Records from a dataset:
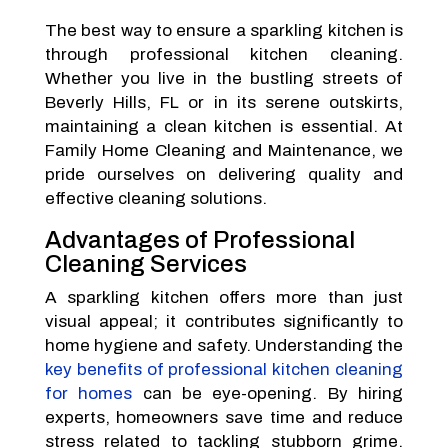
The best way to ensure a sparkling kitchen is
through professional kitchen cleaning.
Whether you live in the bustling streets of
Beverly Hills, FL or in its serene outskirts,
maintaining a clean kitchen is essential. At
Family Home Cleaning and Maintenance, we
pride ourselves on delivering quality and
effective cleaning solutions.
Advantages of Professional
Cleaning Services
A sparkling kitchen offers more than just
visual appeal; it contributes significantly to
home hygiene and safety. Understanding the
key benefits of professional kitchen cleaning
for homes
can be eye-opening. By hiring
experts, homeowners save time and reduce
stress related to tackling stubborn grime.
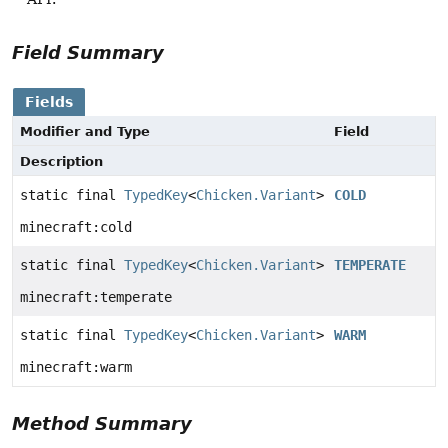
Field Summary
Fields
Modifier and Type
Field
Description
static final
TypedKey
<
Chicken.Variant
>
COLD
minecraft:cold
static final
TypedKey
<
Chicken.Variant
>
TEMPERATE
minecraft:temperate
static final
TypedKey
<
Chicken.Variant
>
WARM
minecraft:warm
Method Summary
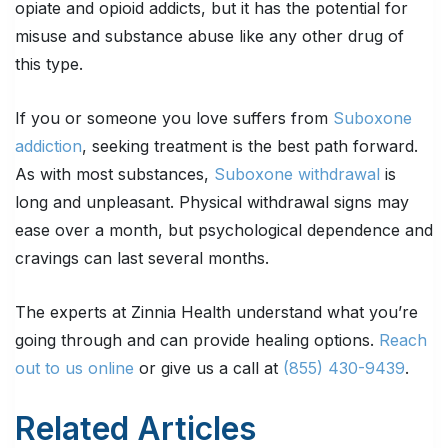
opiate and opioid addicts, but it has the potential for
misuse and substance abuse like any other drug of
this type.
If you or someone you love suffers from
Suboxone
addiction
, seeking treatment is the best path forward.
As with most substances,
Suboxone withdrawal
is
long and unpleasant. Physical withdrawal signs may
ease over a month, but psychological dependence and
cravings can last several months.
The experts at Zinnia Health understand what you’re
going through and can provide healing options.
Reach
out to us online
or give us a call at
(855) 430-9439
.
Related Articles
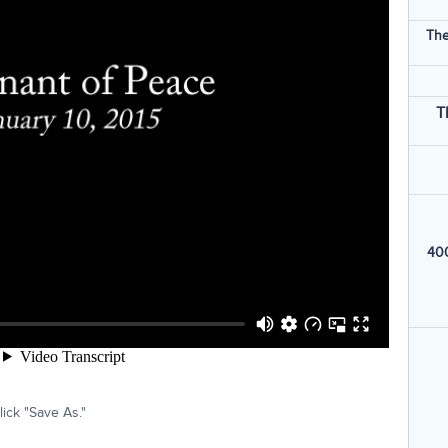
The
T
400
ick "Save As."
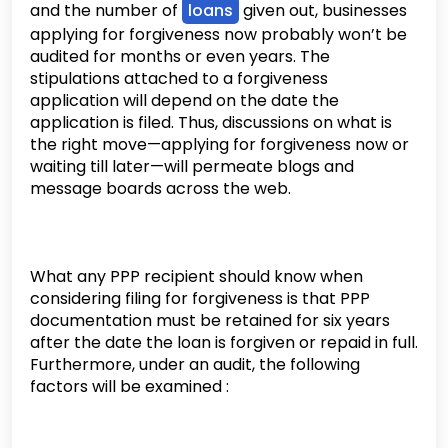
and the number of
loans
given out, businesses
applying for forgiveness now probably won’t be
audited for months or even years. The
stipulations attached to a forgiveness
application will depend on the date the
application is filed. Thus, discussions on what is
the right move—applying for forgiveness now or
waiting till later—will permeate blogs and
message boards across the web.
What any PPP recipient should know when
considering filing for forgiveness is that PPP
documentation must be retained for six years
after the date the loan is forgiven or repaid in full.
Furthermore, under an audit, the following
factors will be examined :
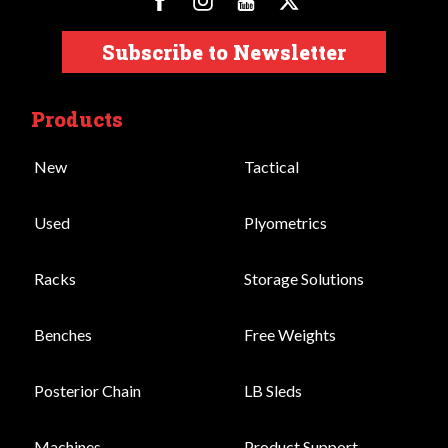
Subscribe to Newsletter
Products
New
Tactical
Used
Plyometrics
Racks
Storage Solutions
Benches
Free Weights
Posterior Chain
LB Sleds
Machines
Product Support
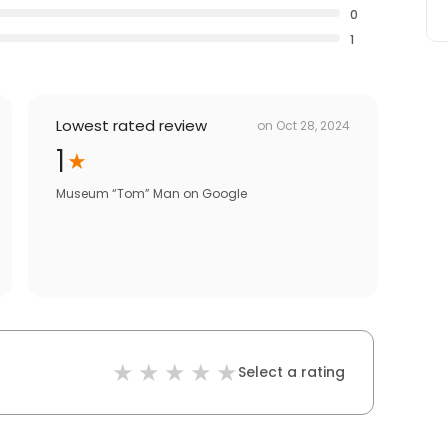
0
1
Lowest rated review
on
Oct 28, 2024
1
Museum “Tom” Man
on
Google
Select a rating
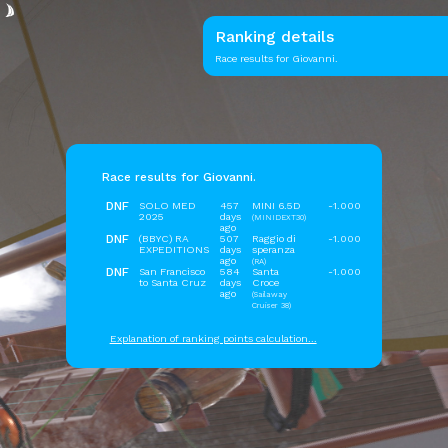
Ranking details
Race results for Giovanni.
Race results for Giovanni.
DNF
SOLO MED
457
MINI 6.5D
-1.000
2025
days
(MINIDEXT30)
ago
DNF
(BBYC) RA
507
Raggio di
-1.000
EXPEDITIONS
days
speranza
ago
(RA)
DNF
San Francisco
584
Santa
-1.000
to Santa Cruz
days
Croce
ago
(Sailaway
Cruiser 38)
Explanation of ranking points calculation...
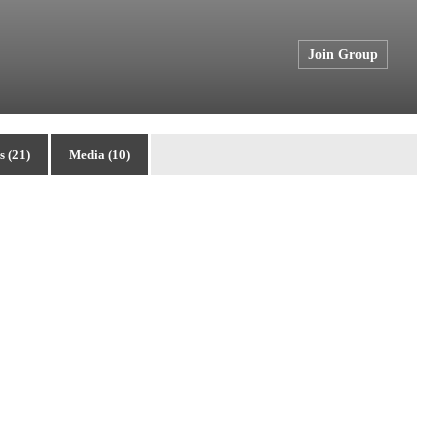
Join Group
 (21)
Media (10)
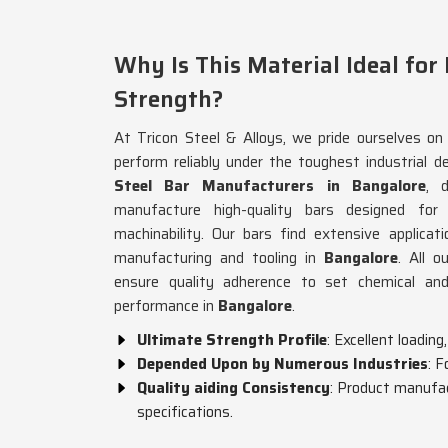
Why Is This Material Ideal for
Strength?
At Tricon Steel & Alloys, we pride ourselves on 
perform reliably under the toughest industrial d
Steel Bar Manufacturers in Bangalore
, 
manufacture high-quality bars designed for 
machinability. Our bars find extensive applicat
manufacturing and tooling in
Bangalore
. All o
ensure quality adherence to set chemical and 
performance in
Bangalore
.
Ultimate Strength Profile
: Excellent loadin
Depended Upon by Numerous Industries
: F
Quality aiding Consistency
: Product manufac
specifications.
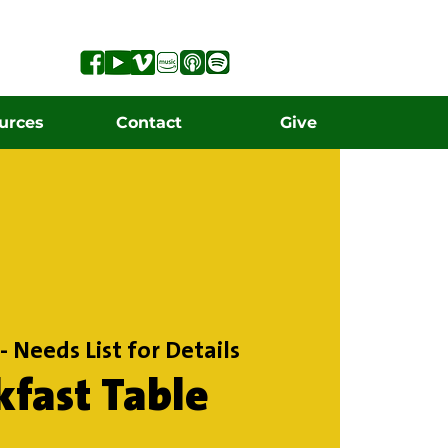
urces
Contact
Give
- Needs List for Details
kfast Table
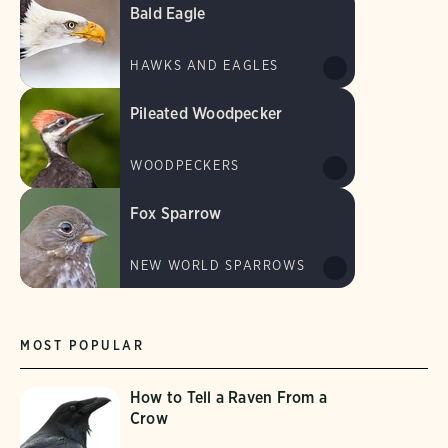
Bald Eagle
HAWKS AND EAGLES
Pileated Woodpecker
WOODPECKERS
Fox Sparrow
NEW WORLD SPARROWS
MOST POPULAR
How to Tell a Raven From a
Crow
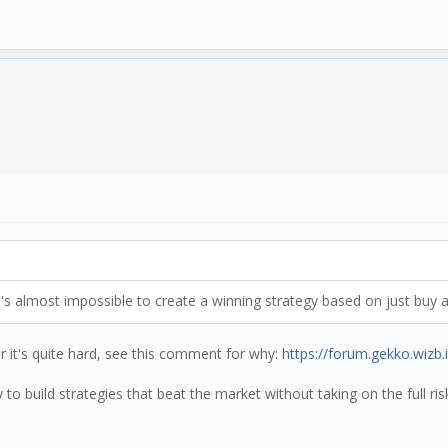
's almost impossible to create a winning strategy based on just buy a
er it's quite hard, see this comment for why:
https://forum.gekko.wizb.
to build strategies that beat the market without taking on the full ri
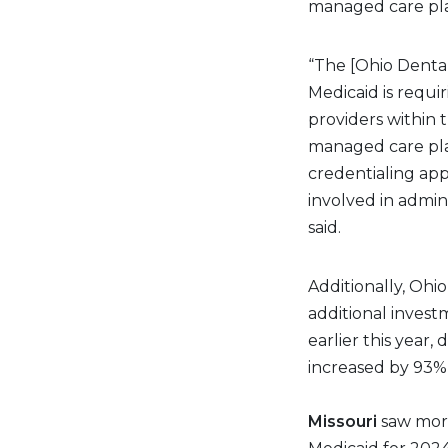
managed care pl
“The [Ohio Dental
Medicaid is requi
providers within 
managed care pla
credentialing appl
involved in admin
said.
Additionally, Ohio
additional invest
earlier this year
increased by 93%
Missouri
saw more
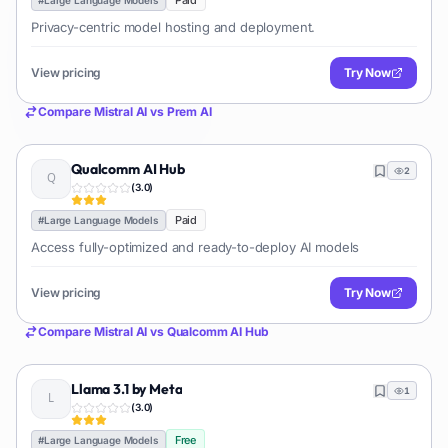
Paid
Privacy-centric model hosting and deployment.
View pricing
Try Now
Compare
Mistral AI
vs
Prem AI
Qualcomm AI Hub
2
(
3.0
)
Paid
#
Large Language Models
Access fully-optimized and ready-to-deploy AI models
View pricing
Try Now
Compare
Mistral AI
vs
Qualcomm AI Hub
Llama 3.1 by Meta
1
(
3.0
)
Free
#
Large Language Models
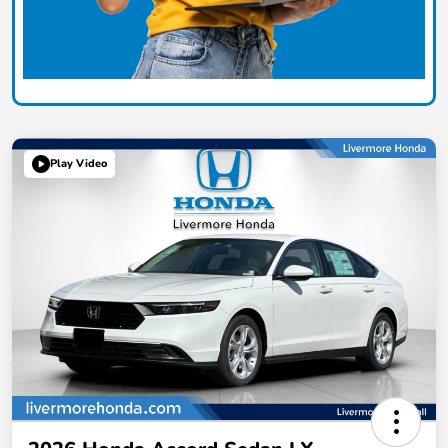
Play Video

» **DIRECTIVE**
How many lines in the entries contain the string "application", with case taken into account? Reply with the number alone.

» **ANSWER TO THIS PROBLEM**
2